Charles Manson Didn’t Get Parole Today and You Fear I Don’t Love You Anymore

Charles Manson Didn’t Get Parole Today and You Fear I Don’t Love You Anymore

by Stephen S. Mills

Fear that my heart has grown as cold as steel
bars in a prison in California that holds an old
man tight in his cell. A man who once believed
in a city of gold under Death Valley. Beautiful,
sparkling gold. An escape beneath the ground
for when the race riots would begin. It’s dramatic,
this way of thinking, this way of speaking,
and you know it. Say it only to get me going,
to make me repeat how much I love you,
want to be with you. Love you enough to visit
in prison, if you ever ended up there,
which is actually a more likely fate for myself:
red hair and temper. No, Manson didn’t get parole
today. No one expected him to. This was probably
his last shot. He’ll be dead by the next hearing,
or so the journalists predict. Madness doesn’t
seem nearly as scary on the face of an old man,
which would probably make me a bad person
to be on a parole board. Another career gone
before it even began. Today, you make me
promise that I’ll be yours until the day I die,
but a lifetime can seem endless.
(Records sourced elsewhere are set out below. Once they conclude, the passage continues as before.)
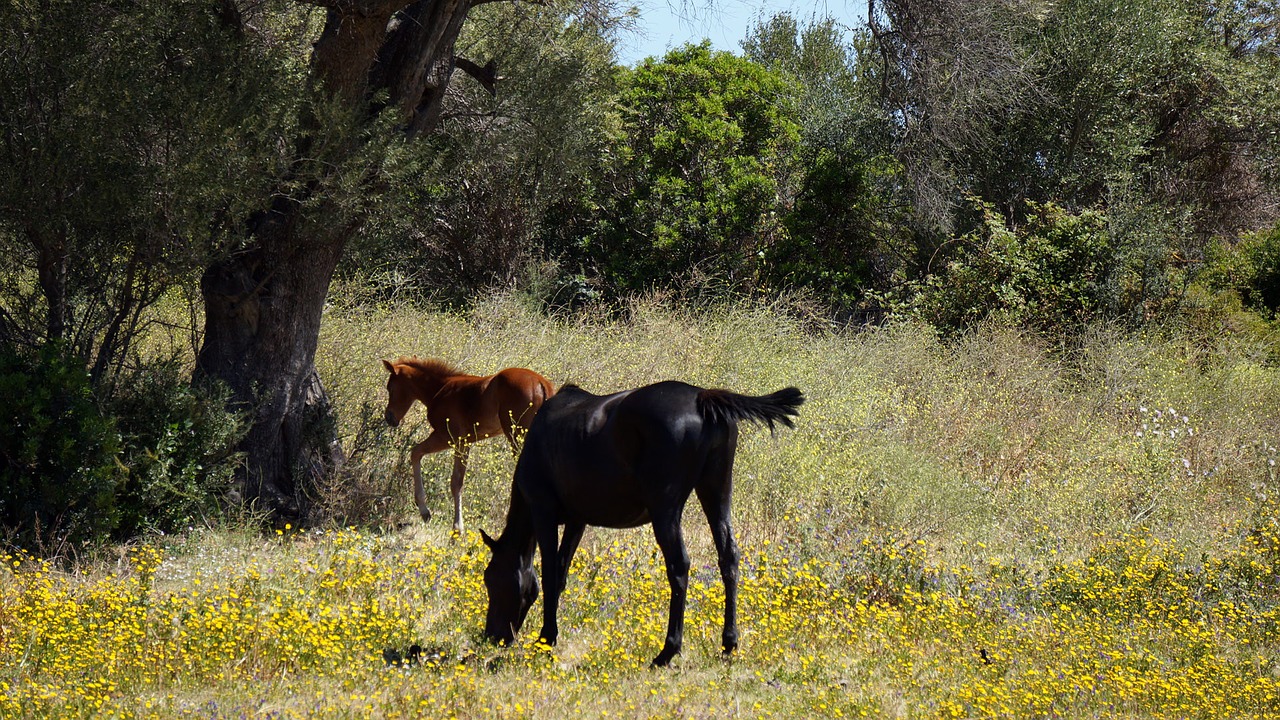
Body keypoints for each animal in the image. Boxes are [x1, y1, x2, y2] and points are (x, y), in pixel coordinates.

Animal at [481, 379, 798, 666]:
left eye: (490, 578)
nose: (492, 636)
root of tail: (702, 398)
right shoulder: (577, 521)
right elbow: (560, 573)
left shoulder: (543, 511)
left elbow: (548, 574)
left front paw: (545, 639)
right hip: (716, 491)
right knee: (728, 557)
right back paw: (729, 643)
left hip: (665, 508)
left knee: (679, 566)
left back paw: (667, 651)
No clear middle
or end, especially for men like Manson.
I like to think of him pacing his cell reading
Valley of the Dolls over and over again. The cover
creased and bent. The faded pink appearing almost
vivid in the dank light of prison. How silly of me
to think of him in that way, almost as silly as you
sitting here terrified that one day I’ll leave you,
which, of course, I might. We just don’t know how.
The hand of a murderer? A car crash? Cancer?
Or maybe the slamming of a prison door: gone,
but not dead. Left alone to rot, to read the same
book over and over until I can recite every line,
until all I see is pink, then stark white.